* The records
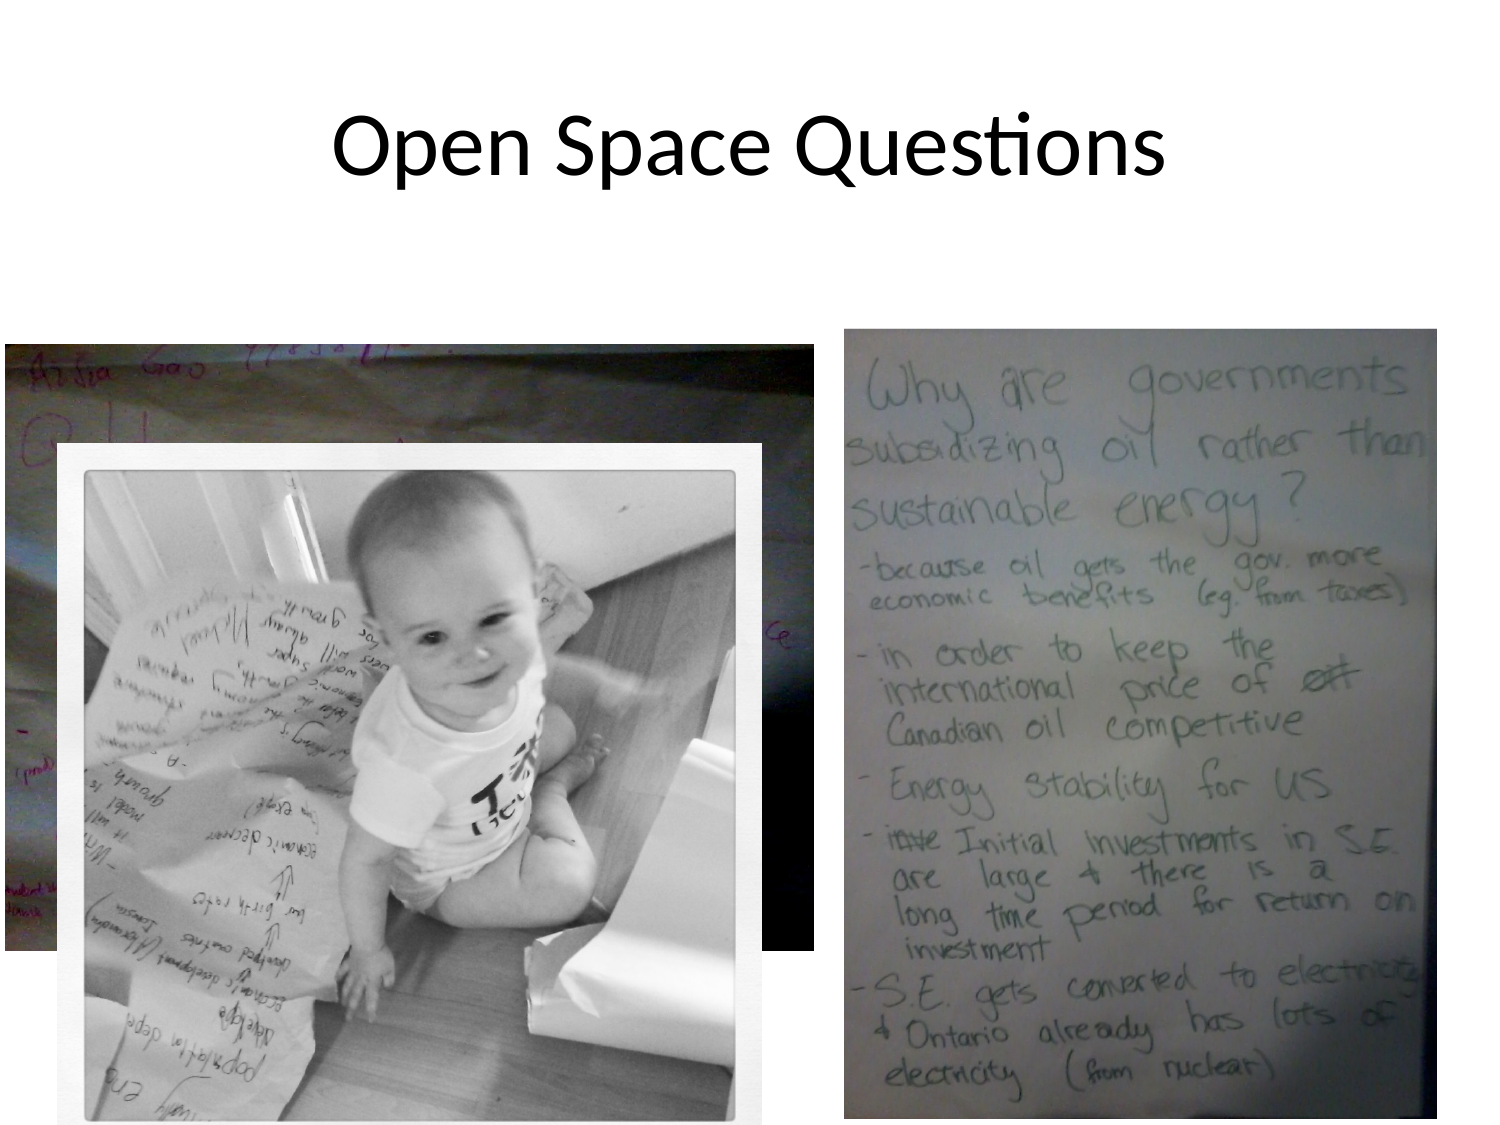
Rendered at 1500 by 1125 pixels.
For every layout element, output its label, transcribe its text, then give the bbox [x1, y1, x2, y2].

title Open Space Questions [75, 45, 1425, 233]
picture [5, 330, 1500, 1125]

==

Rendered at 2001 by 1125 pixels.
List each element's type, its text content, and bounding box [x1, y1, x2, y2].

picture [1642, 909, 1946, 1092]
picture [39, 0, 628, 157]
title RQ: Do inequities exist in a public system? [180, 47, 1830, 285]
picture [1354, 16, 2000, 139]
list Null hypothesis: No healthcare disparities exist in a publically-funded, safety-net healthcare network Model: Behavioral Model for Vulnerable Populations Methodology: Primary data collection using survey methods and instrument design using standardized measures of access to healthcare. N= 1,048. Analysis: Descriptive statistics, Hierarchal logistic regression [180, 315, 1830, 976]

...

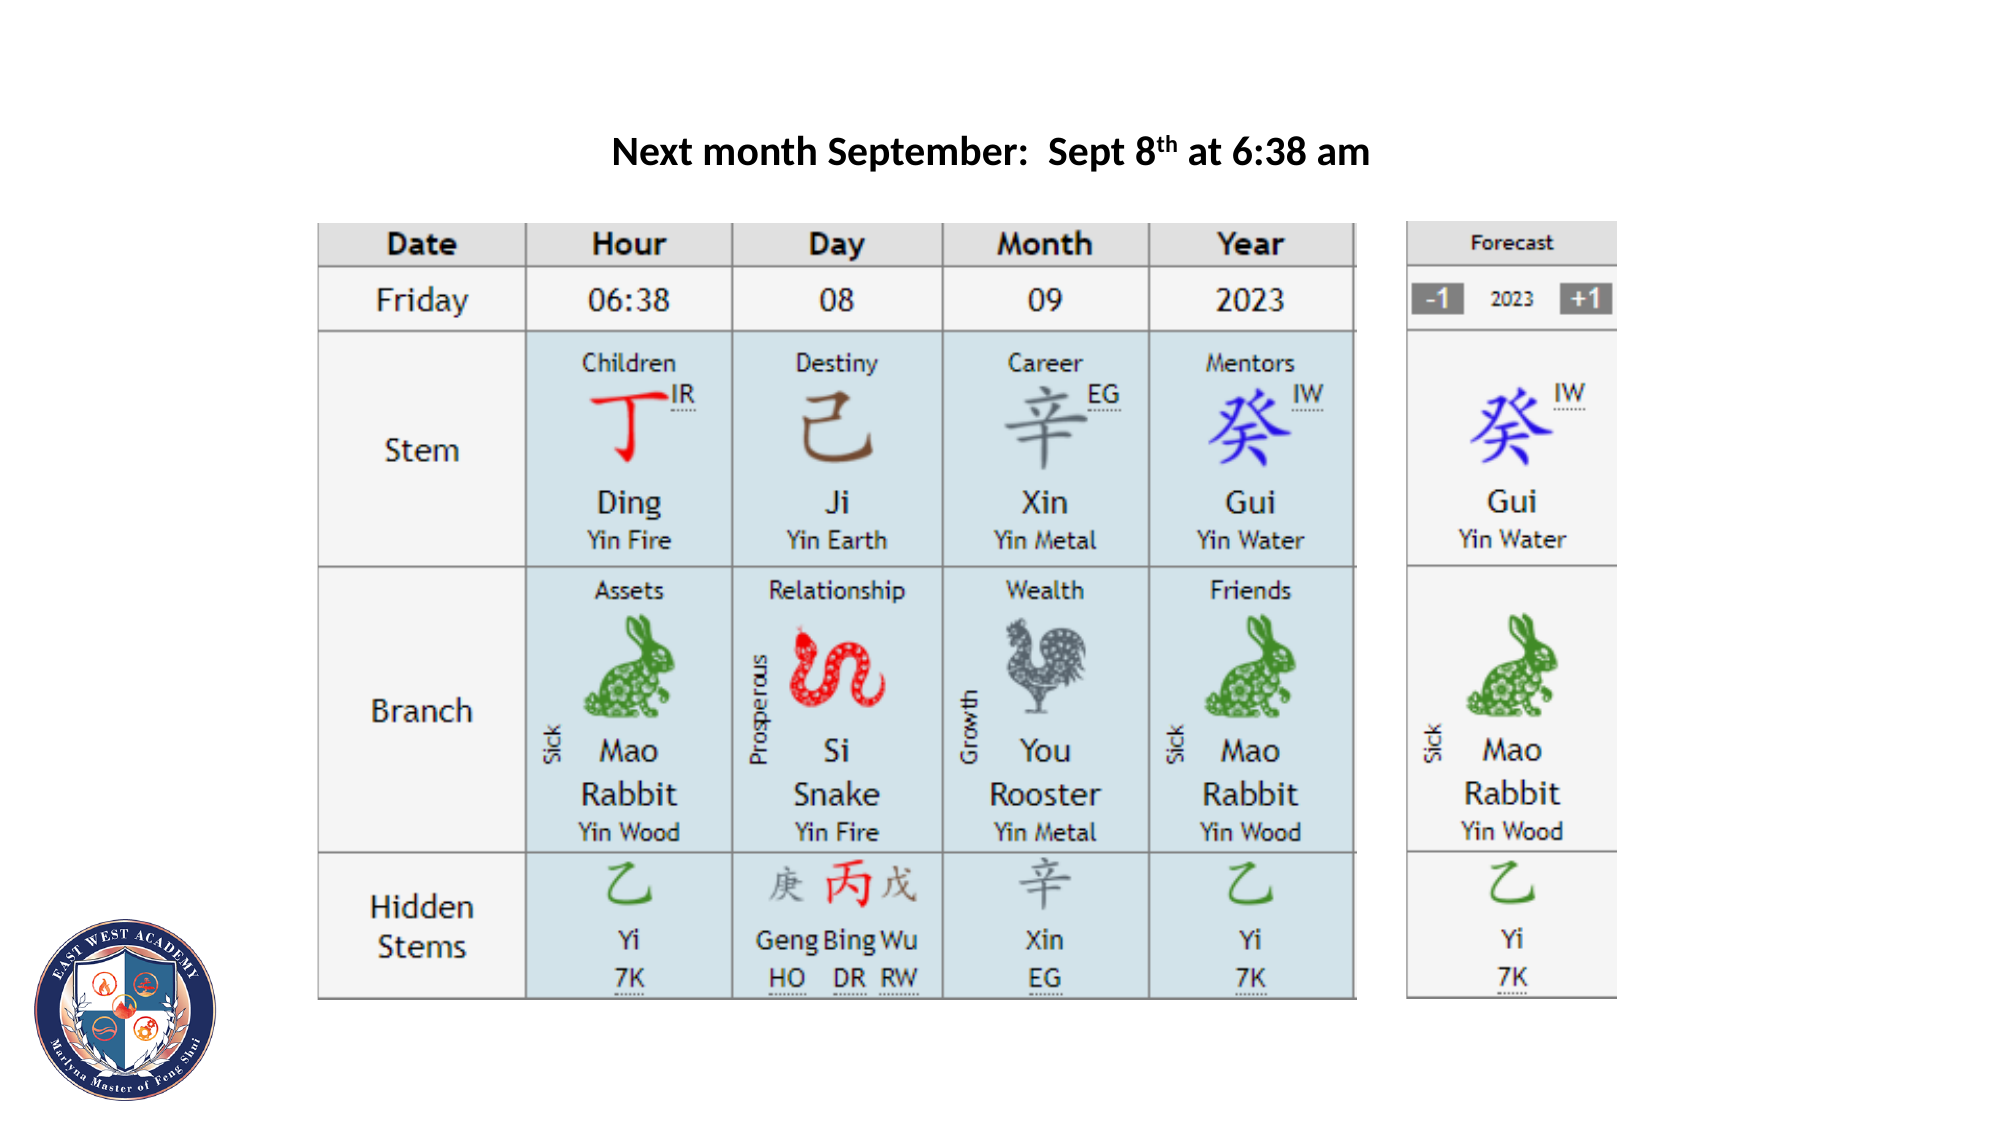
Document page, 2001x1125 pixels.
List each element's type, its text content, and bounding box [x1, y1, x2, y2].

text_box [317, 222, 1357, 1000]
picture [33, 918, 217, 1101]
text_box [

* Job
Using the listing, filter for "Rendered" and return the matching lines.

* Exercise solution
Rendered at 1500 by 1125 pixels.
Rendered at 2001 by 1125 pixels.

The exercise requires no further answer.